With the exception of Raoul Berger (an idiosyncratic liberal who was often associated with conservatives), the above-listed works are all by conservative or libertarian originalists. It is they who most often get accused of ignoring the Reconstruction amendments. But it is important to recognize that liberal originalists have also written major works on the Reconstruction Amendments. Akhil Amar, for example, has literally written the book on how those amendments should change interpretation of the Bill of Rights.

The works mentioned above are just a sample of the vast outpouring of writings on the Reconstruction Amendments produced by originalists over the last several decades. For reasons of space, I have had to omit a great many important books and articles on numerous issues.

It is fair to argue that prominent originalist judges haven’t focused on the original meaning of the Reconstruction amendments nearly as much as academics have (though that is not true of several, like McConnell, who are—or have been—both scholars and judges). Still, originalist judges are far from simply ignoring those Amendments.

Clarence Thomas, for example, has written a well-known opinion arguing that the original meaning of the Fourteenth Amendment strengthens the case for “incorporating” the Second Amendment right to bear arms against the states.

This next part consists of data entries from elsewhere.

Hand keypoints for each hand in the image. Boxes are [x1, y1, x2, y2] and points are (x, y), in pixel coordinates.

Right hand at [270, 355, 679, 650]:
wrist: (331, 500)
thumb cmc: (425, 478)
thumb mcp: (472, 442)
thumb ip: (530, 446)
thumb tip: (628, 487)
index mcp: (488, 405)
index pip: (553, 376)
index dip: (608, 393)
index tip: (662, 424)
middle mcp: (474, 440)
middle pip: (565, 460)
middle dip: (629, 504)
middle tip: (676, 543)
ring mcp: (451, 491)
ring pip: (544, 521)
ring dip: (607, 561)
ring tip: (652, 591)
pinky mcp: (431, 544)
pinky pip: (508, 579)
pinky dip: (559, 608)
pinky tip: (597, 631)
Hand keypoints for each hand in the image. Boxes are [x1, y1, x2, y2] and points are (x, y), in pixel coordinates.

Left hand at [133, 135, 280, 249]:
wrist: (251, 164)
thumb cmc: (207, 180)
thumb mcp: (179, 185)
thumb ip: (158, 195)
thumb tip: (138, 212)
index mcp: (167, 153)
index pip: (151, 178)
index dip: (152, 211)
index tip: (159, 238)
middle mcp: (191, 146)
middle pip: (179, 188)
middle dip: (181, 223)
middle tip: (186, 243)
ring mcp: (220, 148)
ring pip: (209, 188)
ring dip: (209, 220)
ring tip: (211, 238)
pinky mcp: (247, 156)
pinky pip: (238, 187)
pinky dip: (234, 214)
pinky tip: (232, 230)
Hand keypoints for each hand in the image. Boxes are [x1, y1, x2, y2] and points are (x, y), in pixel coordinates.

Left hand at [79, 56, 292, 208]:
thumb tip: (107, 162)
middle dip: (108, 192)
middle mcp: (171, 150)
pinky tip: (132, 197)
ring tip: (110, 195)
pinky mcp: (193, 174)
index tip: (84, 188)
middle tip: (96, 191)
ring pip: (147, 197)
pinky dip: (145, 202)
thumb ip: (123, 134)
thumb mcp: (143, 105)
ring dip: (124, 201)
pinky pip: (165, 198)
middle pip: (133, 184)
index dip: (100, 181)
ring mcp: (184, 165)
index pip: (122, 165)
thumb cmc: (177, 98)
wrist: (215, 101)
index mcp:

The drafters of the Amendment, he points out, believed this to be an important safeguard for blacks’ rights against oppression by racist state and local governments. As far back as 1973, Justice William Rehnquist’s dissent in Roe v. Wade was based in large part on arguments drawn from the original meaning of the Fourteenth Amendment. And these are far from the only examples of originalist judges grappling with the Reconstruction Amendments on a variety of issues.

Originalist judges can and should do a much better job of including the original meaning of the Reconstruction amendments in their jurisprudence than many have done so far. But it is wrong to claim that they have simply ignored the issue, or that they somehow] believe that the Constitution remains largely unchanged since 1787.

I do not expect columnists and other non-experts to be familiar with all of these writings. Indeed, the literature has grown so large that even most constitutional law scholars (myself included!) can’t keep track of all of it. But, while it would be unreasonable to expect lay pundits and commentators, to study this literature in detail, they should at least consult relevant specialists before making sweeping claims about originalism.

Ironically, critics who claim originalists have ignored the Recontruction amendments are at odds with academic critics who argue that originalists take an overly optimistic view of their meaning (as Stephen Griffin contends in an important recent article), or that they disagree among themselves about that meaning so much, that the disagreement proves that originalism is indeterminate. I criticized the latter argument here. Such critiques of originalism would make little sense if originalists really had largely ignored the Reconstruction amendments.

None of the above proves that originalists have found the “right” possible interpretation of the Reconstruction amendments, or that originalism is superior to alternatives such as living constitutionalism. There are plenty of legitimate criticisms of both originalist takes on the Reconstruction amendments, and originalism as a more general theory of constitutional interpretation.

I myself have reservations about many versions of originalism, and defend the theory only on contingent “instrumental” grounds. I remain open to the possibility that some other approach to constitutional interpretation (perhaps one not yet fully developed) might turn out to be superior. But the public debate over originalism and constitutional theory is not advanced by false claims that its exponents have ignored the significance of a set of amendments on which they have actually written extensively.